That means you want the probability of a malicious flag (the Bernoulli’s probability of success) to increase when invoke
increases, which means you’re expecting the coefficient on that predictor to be skewed towards positive values. You can just encode that knowledge into the mean of your Normal prior. This reasoning applies for any of the predictors you have.
Then you need to do prior and posterior predictive checks to see how (and even if) these changes affect your model and results.
More generally, I’m skeptical that you need 2K predictors to have a good model. I would encourage you to try your hand on a way more parcimonious model first. That’s because:
- It’ll be much easier to reason about it (I personally can’t hold 2k predictors in my head and explain how they independently influence the probability of success).
- It’ll probably make fitting more efficient – my prior is that lots of these 2k predictors are strongly auto-correlated, i.e they give you redundant information.

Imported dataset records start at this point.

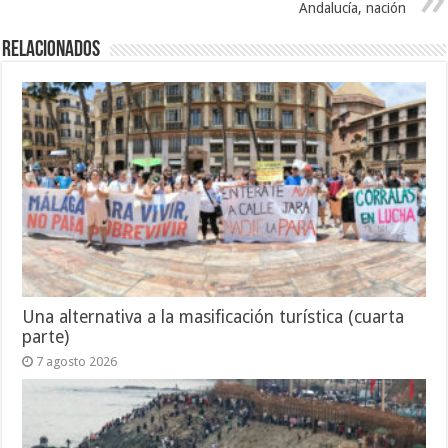
Andalucía, nación
Relacionados
Una alternativa a la masificación turística (cuarta
parte)
7 agosto 2026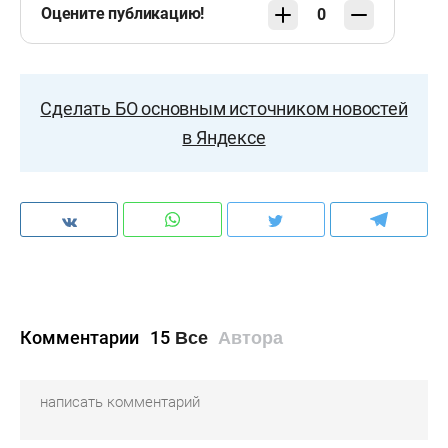
Оцените публикацию!
0
Сделать БО основным источником новостей
в Яндексе
Комментарии
15
Все
Автора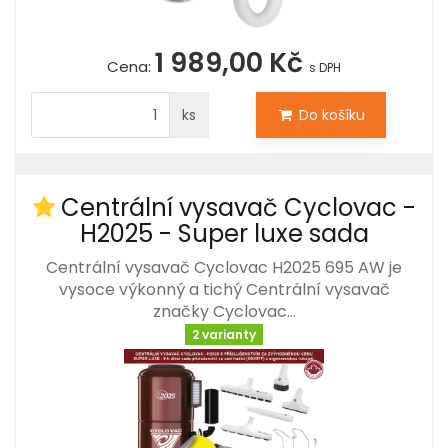
1 989,00 Kč
Cena:
s DPH
ks
Do košíku
Centrální vysavač Cyclovac -
H2025 - Super luxe sada
Centrální vysavač Cyclovac H2025 695 AW je
vysoce výkonný a tichý Centrální vysavač
značky Cyclovac…
2 varianty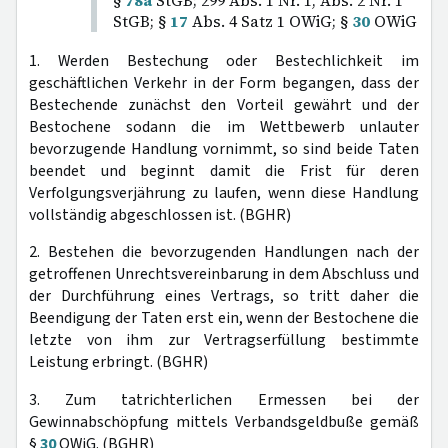
§
78a
StGB; 299 Abs. 1 Nr. 1, Abs. 2 Nr. 1
StGB; §
17
Abs. 4 Satz 1 OWiG; §
30
OWiG
1. Werden Bestechung oder Bestechlichkeit im
geschäftlichen Verkehr in der Form begangen, dass der
Bestechende zunächst den Vorteil gewährt und der
Bestochene sodann die im Wettbewerb unlauter
bevorzugende Handlung vornimmt, so sind beide Taten
beendet und beginnt damit die Frist für deren
Verfolgungsverjährung zu laufen, wenn diese Handlung
vollständig abgeschlossen ist. (BGHR)
2. Bestehen die bevorzugenden Handlungen nach der
getroffenen Unrechtsvereinbarung in dem Abschluss und
der Durchführung eines Vertrags, so tritt daher die
Beendigung der Taten erst ein, wenn der Bestochene die
letzte von ihm zur Vertragserfüllung bestimmte
Leistung erbringt. (BGHR)
3. Zum tatrichterlichen Ermessen bei der
Gewinnabschöpfung mittels Verbandsgeldbuße gemäß
§
30
OWiG. (BGHR)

- From a scientific standpoint, my guess for now is that you don’t need 2k predictors to explain this phenomenon
Setting constant=0
means that the probability of success in that case is expected to be 50% (because sigmoid(0) = 0.5
), so that’s actually not what you want.
I would keep the intercept (it’s usually very helpful in any regression setting), and set a negative prior on it, to encode your knowledge that probability of success in those cases is close to 0. If your model infers that indeed the intercept is (very) negative, then that’s a good sign, based on your domain knowledge.
Hope this helps